«  Un actionnaire est toujours bénéficiaire de l’action d’autrui » tiré du Livre de la déraison souriante de Robert Sabatier.

Héritiers de parts sociales démembrées, l’arrêt de principe rendu par la chambre commerciale de la Cour de cassation en date du 27 mai 2015 devrait répondre à toutes vos interrogations concernant l’octroi de dividendes par prélèvement sur les réserves.

Dans cette affaire, une personne est décédée le 14 avril 2009, laissant pour lui succéder son épouse et ses deux enfants.

La déclaration de succession ayant été enregistrée le 19 janvier 2010, les héritiers ont déposé le 28 avril 2010 une déclaration de succession rectificative faisant état d’un passif successoral, non pris en compte lors de l’établissement de la première déclaration de succession.
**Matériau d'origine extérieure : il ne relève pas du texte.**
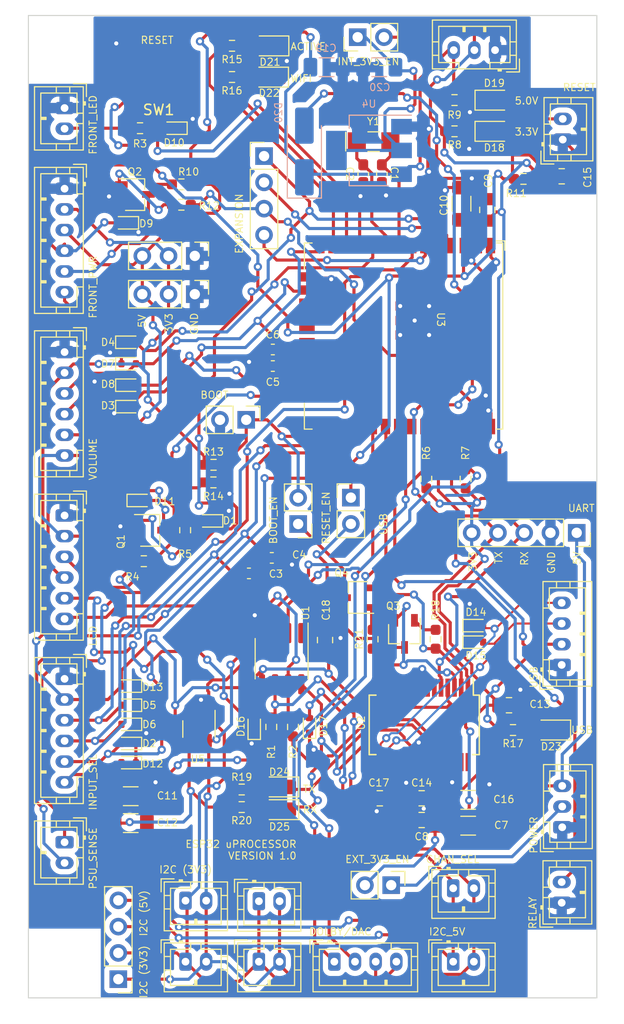
<source format=kicad_pcb>
(kicad_pcb (version 20221018) (generator pcbnew)

  (general
    (thickness 1.6)
  )

  (paper "A4")
  (layers
    (0 "F.Cu" signal)
    (31 "B.Cu" signal)
    (32 "B.Adhes" user "B.Adhesive")
    (33 "F.Adhes" user "F.Adhesive")
    (34 "B.Paste" user)
    (35 "F.Paste" user)
    (36 "B.SilkS" user "B.Silkscreen")
    (37 "F.SilkS" user "F.Silkscreen")
    (38 "B.Mask" user)
    (39 "F.Mask" user)
    (40 "Dwgs.User" user "User.Drawings")
    (41 "Cmts.User" user "User.Comments")
    (42 "Eco1.User" user "User.Eco1")
    (43 "Eco2.User" user "User.Eco2")
    (44 "Edge.Cuts" user)
    (45 "Margin" user)
    (46 "B.CrtYd" user "B.Courtyard")
    (47 "F.CrtYd" user "F.Courtyard")
    (48 "B.Fab" user)
    (49 "F.Fab" user)
    (50 "User.1" user)
    (51 "User.2" user)
    (52 "User.3" user)
    (53 "User.4" user)
    (54 "User.5" user)
    (55 "User.6" user)
    (56 "User.7" user)
    (57 "User.8" user)
    (58 "User.9" user)
  )

  (setup
    (stackup
      (layer "F.SilkS" (type "Top Silk Screen"))
      (layer "F.Paste" (type "Top Solder Paste"))
      (layer "F.Mask" (type "Top Solder Mask") (thickness 0.01))
      (layer "F.Cu" (type "copper") (thickness 0.035))
      (layer "dielectric 1" (type "core") (thickness 1.51) (material "FR4") (epsilon_r 4.5) (loss_tangent 0.02))
      (layer "B.Cu" (type "copper") (thickness 0.035))
      (layer "B.Mask" (type "Bottom Solder Mask") (thickness 0.01))
      (layer "B.Paste" (type "Bottom Solder Paste"))
      (layer "B.SilkS" (type "Bottom Silk Screen"))
      (copper_finish "None")
      (dielectric_constraints no)
    )
    (pad_to_mask_clearance 0)
    (grid_origin 119.9 106)
    (pcbplotparams
      (layerselection 0x00010fc_ffffffff)
      (plot_on_all_layers_selection 0x0000000_00000000)
      (disableapertmacros false)
      (usegerberextensions false)
      (usegerberattributes true)
      (usegerberadvancedattributes true)
      (creategerberjobfile true)
      (dashed_line_dash_ratio 12.000000)
      (dashed_line_gap_ratio 3.000000)
      (svgprecision 6)
      (plotframeref false)
      (viasonmask false)
      (mode 1)
      (useauxorigin false)
      (hpglpennumber 1)
      (hpglpenspeed 20)
      (hpglpendiameter 15.000000)
      (dxfpolygonmode true)
      (dxfimperialunits true)
      (dxfusepcbnewfont true)
      (psnegative false)
      (psa4output false)
      (plotreference true)
      (plotvalue true)
      (plotinvisibletext false)
      (sketchpadsonfab false)
      (subtractmaskfromsilk false)
      (outputformat 1)
      (mirror false)
      (drillshape 0)
      (scaleselection 1)
      (outputdirectory "./")
    )
  )

  (net 0 "")
  (net 1 "GND")
  (net 2 "3V3")
  (net 3 "SCL")
  (net 4 "SDA")
  (net 5 "DECODER_RESET")
  (net 6 "DECODER_IRQ")
  (net 7 "5V")
  (net 8 "SOFTSTART")
  (net 9 "SDA_5V")
  (net 10 "SCL_5V")
  (net 11 "Net-(U2-3V3OUT)")
  (net 12 "POWER_LED")
  (net 13 "POWER_BUTTON")
  (net 14 "ADC_PSU")
  (net 15 "BACKLIGHT")
  (net 16 "TO_BACKLIGHT")
  (net 17 "Net-(J28-Pin_1)")
  (net 18 "TO_POWER_LED")
  (net 19 "Net-(D18-A)")
  (net 20 "VOLUME_BUTTON")
  (net 21 "INPUT_BUTTON")
  (net 22 "Net-(D19-A)")
  (net 23 "Net-(D21-A)")
  (net 24 "Net-(D22-A)")
  (net 25 "Net-(D23-A)")
  (net 26 "RT_CLK_OUT")
  (net 27 "RT_CLK_IN")
  (net 28 "Net-(D24-A)")
  (net 29 "Net-(D25-A)")
  (net 30 "Net-(J2-Pin_2)")
  (net 31 "Net-(J27-Pin_2)")
  (net 32 "Net-(J29-Pin_1)")
  (net 33 "Net-(Q1-B)")
  (net 34 "Net-(Q2-B)")
  (net 35 "Net-(Q3-B)")
  (net 36 "Net-(Q4-B)")
  (net 37 "unconnected-(U2-RI-Pad6)")
  (net 38 "USBD+")
  (net 39 "USBD-")
  (net 40 "RX")
  (net 41 "TX")
  (net 42 "unconnected-(U2-DCR-Pad9)")
  (net 43 "unconnected-(U2-DCD-Pad10)")
  (net 44 "unconnected-(U2-CTS-Pad11)")
  (net 45 "ENABLE")
  (net 46 "VOL_CH1")
  (net 47 "VOL_CH2")
  (net 48 "INPUT_CH1")
  (net 49 "INPUT_CH2")
  (net 50 "LED_ACTIVE")
  (net 51 "LED_CONNECTED")
  (net 52 "FRONT_LED")
  (net 53 "BOOT")
  (net 54 "unconnected-(U2-CBUS4-Pad12)")
  (net 55 "CBUS1")
  (net 56 "unconnected-(U2-CBUS2-Pad13)")
  (net 57 "CBUS0")
  (net 58 "unconnected-(U2-CBUS3-Pad14)")
  (net 59 "unconnected-(U2-~{RESET}-Pad19)")
  (net 60 "unconnected-(U2-OSCI-Pad27)")
  (net 61 "DTR")
  (net 62 "RTS")
  (net 63 "unconnected-(U2-OSCO-Pad28)")
  (net 64 "unconnected-(U3-SHD{slash}SD2-Pad17)")
  (net 65 "unconnected-(U3-SWP{slash}SD3-Pad18)")
  (net 66 "VBUS")
  (net 67 "ADCIN_1")
  (net 68 "ADCIN_2")
  (net 69 "IO34")
  (net 70 "unconnected-(U3-SCS{slash}CMD-Pad19)")
  (net 71 "unconnected-(U3-SCK{slash}CLK-Pad20)")
  (net 72 "unconnected-(U3-SDO{slash}SD0-Pad21)")
  (net 73 "3V3_IN")
  (net 74 "unconnected-(U3-SDI{slash}SD1-Pad22)")
  (net 75 "FROM_POWER_LED")
  (net 76 "unconnected-(U3-NC-Pad32)")
  (net 77 "FROM_BACKLIGHT")

  (footprint "Connector_JST:JST_PH_B6B-PH-K_1x06_P2.00mm_Vertical" (layer "F.Cu") (at 110.5 60.75 -90))

  (footprint "Capacitor_SMD:C_1206_3216Metric_Pad1.33x1.80mm_HandSolder" (layer "F.Cu") (at 149.55 122.35))

  (footprint "Capacitor_SMD:C_0805_2012Metric_Pad1.18x1.45mm_HandSolder" (layer "F.Cu") (at 145.05 121.8))

  (footprint "Package_TO_SOT_SMD:TSOT-23" (layer "F.Cu") (at 117.3 61.3))

  (footprint "Connector_PinHeader_2.54mm:PinHeader_1x02_P2.54mm_Vertical" (layer "F.Cu") (at 138.86 46.1 90))

  (footprint "Diode_SMD:D_SOD-523" (layer "F.Cu") (at 150.3 104.6))

  (footprint "Resistor_SMD:R_0603_1608Metric_Pad0.98x0.95mm_HandSolder" (layer "F.Cu") (at 126.7 49.95))

  (footprint "Capacitor_SMD:C_0603_1608Metric_Pad1.08x0.95mm_HandSolder" (layer "F.Cu") (at 130.65 76.3))

  (footprint "Package_TO_SOT_SMD:TSOT-23" (layer "F.Cu") (at 138.9 100.3 180))

  (footprint "Espressif:ESP32-WROOM-32UE" (layer "F.Cu") (at 143.3 75 -90))

  (footprint "MountingHole:MountingHole_3.2mm_M3" (layer "F.Cu") (at 159.5 46.5))

  (footprint "Capacitor_SMD:C_0603_1608Metric_Pad1.08x0.95mm_HandSolder" (layer "F.Cu") (at 128.3375 97.95 180))

  (footprint "Capacitor_SMD:C_0805_2012Metric_Pad1.18x1.45mm_HandSolder" (layer "F.Cu") (at 153.5 110.7))

  (footprint "Resistor_SMD:R_0603_1608Metric_Pad0.98x0.95mm_HandSolder" (layer "F.Cu") (at 149.3 88.8125 90))

  (footprint "MountingHole:MountingHole_3.2mm_M3" (layer "F.Cu") (at 109.5 46.5))

  (footprint "Connector_JST:JST_PH_B6B-PH-K_1x06_P2.00mm_Vertical" (layer "F.Cu") (at 110.5 108.15 -90))

  (footprint "Diode_SMD:D_SOD-523" (layer "F.Cu") (at 121.1 54.9 180))

  (footprint "LED_SMD:LED_0805_2012Metric_Pad1.15x1.40mm_HandSolder" (layer "F.Cu") (at 131.3 118.6 180))

  (footprint "Connector_JST:JST_PH_B2B-PH-K_1x02_P2.00mm_Vertical" (layer "F.Cu") (at 148.1 135.5))

  (footprint "Resistor_SMD:R_0603_1608Metric_Pad0.98x0.95mm_HandSolder" (layer "F.Cu") (at 146.4 104.32 90))

  (footprint "Capacitor_SMD:C_0805_2012Metric_Pad1.18x1.45mm_HandSolder" (layer "F.Cu") (at 158.6 59.55 180))

  (footprint "LED_SMD:LED_0805_2012Metric_Pad1.15x1.40mm_HandSolder" (layer "F.Cu") (at 157.6 113.1 180))

  (footprint "Connector_JST:JST_PH_B2B-PH-K_1x02_P2.00mm_Vertical" (layer "F.Cu") (at 158.7 56 90))

  (footprint "Diode_SMD:D_SOD-523" (layer "F.Cu") (at 116.7 75.6))

  (footprint "Diode_SMD:D_SOD-523" (layer "F.Cu") (at 116.7 108.85 180))

  (footprint "Capacitor_SMD:C_1206_3216Metric_Pad1.33x1.80mm_HandSolder" (layer "F.Cu") (at 148.9 62.2 90))

  (footprint "LED_SMD:LED_0805_2012Metric_Pad1.15x1.40mm_HandSolder" (layer "F.Cu") (at 130.3375 46.94 180))

  (footprint "Diode_SMD:D_SOD-523" (layer "F.Cu") (at 116.7 110.7 180))

  (footprint "Connector_JST:JST_PH_B2B-PH-K_1x02_P2.00mm_Vertical" (layer "F.Cu") (at 110.5 123.95 -90))

  (footprint "Resistor_SMD:R_0603_1608Metric_Pad0.98x0.95mm_HandSolder" (layer "F.Cu") (at 121.8 62.3 180))

  (footprint "Resistor_SMD:R_0603_1608Metric_Pad0.98x0.95mm_HandSolder" (layer "F.Cu") (at 121.8 60.33))

  (footprint "Diode_SMD:D_SOD-523" (layer "F.Cu") (at 116.7 116.25 180))

  (footprint "Connector_JST:JST_PH_B2B-PH-K_1x02_P2.00mm_Vertical" (layer "F.Cu") (at 129.3 129.65))

  (footprint "LED_SMD:LED_0805_2012Metric_Pad1.15x1.40mm_HandSolder" (layer "F.Cu") (at 152.075 52.19))

  (footprint "Connector_PinHeader_2.54mm:PinHeader_1x02_P2.54mm_Vertical" (layer "F.Cu") (at 138.2 90.625))

  (footprint "Resistor_SMD:R_0603_1608Metric_Pad0.98x0.95mm_HandSolder" (layer "F.Cu") (at 154.9 59.8 180))

  (footprint "Connector_PinHeader_2.54mm:PinHeader_1x03_P2.54mm_Vertical" (layer "F.Cu") (at 123.1 70.95 -90))

  (footprint "Capacitor_SMD:C_0603_1608Metric_Pad1.08x0.95mm_HandSolder" (layer "F.Cu") (at 139.4 59.3 -90))

  (footprint "Capacitor_SMD:C_1206_3216Metric_Pad1.33x1.80mm_HandSolder" (layer "F.Cu") (at 116.9 122.1))

  (footprint "Resistor_SMD:R_0603_1608Metric_Pad0.98x0.95mm_HandSolder" (layer "F.Cu") (at 124.9 89.15))

  (footprint "Capacitor_SMD:C_0805_2012Metric_Pad1.18x1.45mm_HandSolder" (layer "F.Cu") (at 151.4 62.8 90))

  (footprint "Diode_SMD:D_SOD-523" (layer "F.Cu") (at 116.7 112.55 180))

  (footprint "Resistor_SMD:R_0603_1608Metric_Pad0.98x0.95mm_HandSolder" (layer "F.Cu") (at 127.6375 118.85))

  (footprint "Connector_JST:JST_PH_B2B-PH-K_1x02_P2.00mm_Vertical" (layer "F.Cu")
    (tstamp 627020b6-3443-4f89-b909-c46ea5a57ee6)
    (at 158.6 129.8 90)
    (descr "JST PH series connector, B2B-PH-K (http://www.jst-mfg.com/product/pdf/eng/ePH.pdf), generated with kicad-footprint-generator")
    (tags "connector JST PH side entry")
    (property "Sheetfile" "uProcessor.kicad_sch")
    (property "Sheetname" "")
    (property "ki_description" "Generic connector, single row, 01x02, script generated (kicad-library-utils/schlib/autogen/connector/)")
    (property "ki_keywords" "connector")
    (path "/01c19b87-9e18-43b4-b4d8-a0990aded905")
    (attr through_hole)
    (fp_text reference "J17" (at -3.1 2.2 180 unlocked) (layer "F.SilkS") hide
        (effects (font (size 0.7 0.7) (thickness 0.1)))
      (tstamp fdd95cc2-34f9-4f18-89a3-6c887ca69c25)
    )
    (fp_text value "Conn_01x02_Male" (at 1 4 270 unlocked) (layer "F.Fab")
        (effects (font (size 1 1) (thickness 0.15)))
      (tstamp 21aa7ad4-7871-4bdc-b773-96310e31e35b)
    )
    (fp_text user "${REFERENCE}" (at 1 1.5 90) (layer "F.Fab")
        (effects (font (size 1 1) (thickness 0.15)))
      (tstamp 8d8b3dcf-76f0-41ad-82a6-b74ec5c3f1e8)
    )
    (fp_line (start -2.36 -2.11) (end -2.36 -0.86)
      (stroke (width 0.12) (type solid)) (layer "F.SilkS") (tstamp 5ec237bf-179a-4adb-b265-4748491e840c))
    (fp_line (start -2.06 -1.81) (end -2.06 2.91)
      (stroke (width 0.12) (type solid)) (layer "F.SilkS") (tstamp ce889487-f495-48b0-a36b-7a
... [868669 chars truncated]
</source>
Selon les ayants droit, ce passif résulterait d’une dette de restitution du défunt. En effet, ce dernier, usufruitier de parts sociales d’une société civile, avait bénéficié, au titre du quasi-usufruit, de la distribution de réserves décidée par assemblée des associés. Par ailleurs, le procès-verbal de l’assemblée mentionnait que, pour les parts sociales dont la propriété est démembrée, le nu-propriétaire aurait droit au dividende distribué, mais que l’usufruitier exercerait son droit de quasi-usufruit sur le dividende distribué et que ce dividende lui serait donc payé.

N’ayant pas obtenu de réponse à leur réclamation, les héritiers ont assigné l’administration fiscale pour obtenir le remboursement des droits superflus.

La Cour d’appel de Paris, dans un arrêt du 25 février 2014 n’a pas fait droit à leur demande au motif que la dette de restitution instaurée ne trouvait pas son origine dans la loi, mais dans la convention intervenue entre les nus-propriétaires et l’usufruitier. Les juges parisiens ont notamment affirmé que cette dette aurait pu faire l’objet d’une déduction à condition que celle-ci ait été « consentie par acte authentique ou par acte sous seing privé ayant date certaine avant l’ouverture de la succession autrement que par décès ».

La chambre commerciale de la Cour de cassation, casse cette décision en considérant que les juges d’appel ont violé les articles 587 et 1842 du Code civil, 768 et 7732 du Code général des impôts.

En effet, selon la Haute Cour : la collectivité des associés ayant « décidé de distribuer un dividende par prélèvement sur les réserves, le droit de jouissance de l’usufruitier de droits sociaux s’exerce, sauf convention contraire entre celui-ci et le nu-propriétaire, sous la forme d’un quasi-usufruit, sur le produit de cette distribution revenant aux parts sociales grevées d’usufruit, de sorte que l’usufruitier se trouve tenu [ … ], d’une dette de restitution exigible au terme de l’usufruit et qui, prenant sa source dans la loi, est déductible de l’actif successoral lorsque l’usufruit s’éteint par la mort de l’usufruitier ».

La présence de droits sociaux démembrés accroît considérablement les difficultés liées au règlement d’une succession, s’armer d’un avocat habile en la matière est donc fortement préconisé.